The Epic of Siegfried
When Odin heard of this he was angrier still. He caused the maiden to be stung with the thorn of Sleep. He said: "She shall sleep until one shall come who is brave enough to ride through a circle of fiery flames and battle a dragon to awaken her."
All of Isenland slept too, because Brynhild, the Maiden of Spring, lay wounded with the Sleepful thorn.
When Siegfried heard this story, he knew that the land that lay before them was Isenland, and that it was Brynhild who slept in the distant castle.
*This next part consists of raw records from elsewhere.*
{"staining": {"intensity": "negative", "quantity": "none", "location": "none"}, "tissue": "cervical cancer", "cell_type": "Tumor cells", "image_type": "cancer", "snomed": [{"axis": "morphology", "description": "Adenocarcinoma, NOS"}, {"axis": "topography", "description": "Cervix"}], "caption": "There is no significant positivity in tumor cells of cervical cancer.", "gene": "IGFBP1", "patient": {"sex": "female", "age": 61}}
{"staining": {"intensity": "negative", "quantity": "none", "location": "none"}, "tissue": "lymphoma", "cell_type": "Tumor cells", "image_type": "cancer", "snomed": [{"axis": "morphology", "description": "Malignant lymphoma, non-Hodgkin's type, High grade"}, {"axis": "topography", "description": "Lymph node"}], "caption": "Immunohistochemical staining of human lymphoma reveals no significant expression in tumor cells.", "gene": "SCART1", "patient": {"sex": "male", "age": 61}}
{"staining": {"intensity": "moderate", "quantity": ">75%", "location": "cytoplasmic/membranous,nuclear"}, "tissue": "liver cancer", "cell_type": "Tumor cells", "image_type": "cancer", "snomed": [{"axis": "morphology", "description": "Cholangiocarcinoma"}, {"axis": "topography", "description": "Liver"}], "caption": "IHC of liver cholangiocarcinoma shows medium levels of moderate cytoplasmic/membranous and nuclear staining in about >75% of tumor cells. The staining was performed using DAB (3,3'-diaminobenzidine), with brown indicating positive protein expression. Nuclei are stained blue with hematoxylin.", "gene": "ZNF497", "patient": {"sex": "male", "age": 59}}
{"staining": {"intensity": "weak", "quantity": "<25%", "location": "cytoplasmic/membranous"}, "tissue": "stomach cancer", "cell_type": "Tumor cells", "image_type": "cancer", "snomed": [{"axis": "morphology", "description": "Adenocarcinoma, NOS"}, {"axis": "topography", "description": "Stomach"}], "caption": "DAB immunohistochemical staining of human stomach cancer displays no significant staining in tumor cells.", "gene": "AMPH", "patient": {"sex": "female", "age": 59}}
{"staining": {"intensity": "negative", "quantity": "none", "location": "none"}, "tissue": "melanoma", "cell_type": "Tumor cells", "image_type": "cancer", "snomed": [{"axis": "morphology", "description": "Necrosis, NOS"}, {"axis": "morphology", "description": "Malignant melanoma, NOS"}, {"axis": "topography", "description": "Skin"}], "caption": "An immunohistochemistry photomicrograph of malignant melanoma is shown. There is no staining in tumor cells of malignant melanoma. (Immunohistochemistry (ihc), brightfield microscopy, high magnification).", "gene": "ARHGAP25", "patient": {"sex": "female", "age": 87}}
"To awaken such a sleeper," said Bragi, "a hero strong and brave must ride through the flames and defeat a dragon that protects the palace door. It is for this that I brought you here. You may take this sword. Now I will leave you while I sail onwards to brighten other lands with my music."
Siegfried's heart leapt with gladness for he thought that here, at last, was a worthy deed for him to do. He bade his friend Bragi good-by and stepped ashore and his horse Greyfell followed him. Bragi sat at the prow of the ship and played his harp again, the sailors plied their oars, and the little vessel moved swiftly out of the bay and was seen no more. Siegfried stood alone on the silent, sandy beach. The full moon rose white and its light fell on the quiet water, the sloping meadows and the green turrets of the castle. He decided that on the morrow he would at all hazards perform the perilous feat.
As soon as the gray dawn appeared the next morning, Siegfried began to ready himself for his difficult undertaking. But when he gazed at the red flames he began to hesitate. The distant roar of the dragon signaled that even from such a distance, the monster sensed danger approaching and was readying itself for battle. While our hero stood thus in doubt, his eyes were dazzled by a sudden flash of light. Greyfell, his loyal horse, came dashing across the sands and from his long mane a thousand sunbeams gleamed and sparkled in the morning light.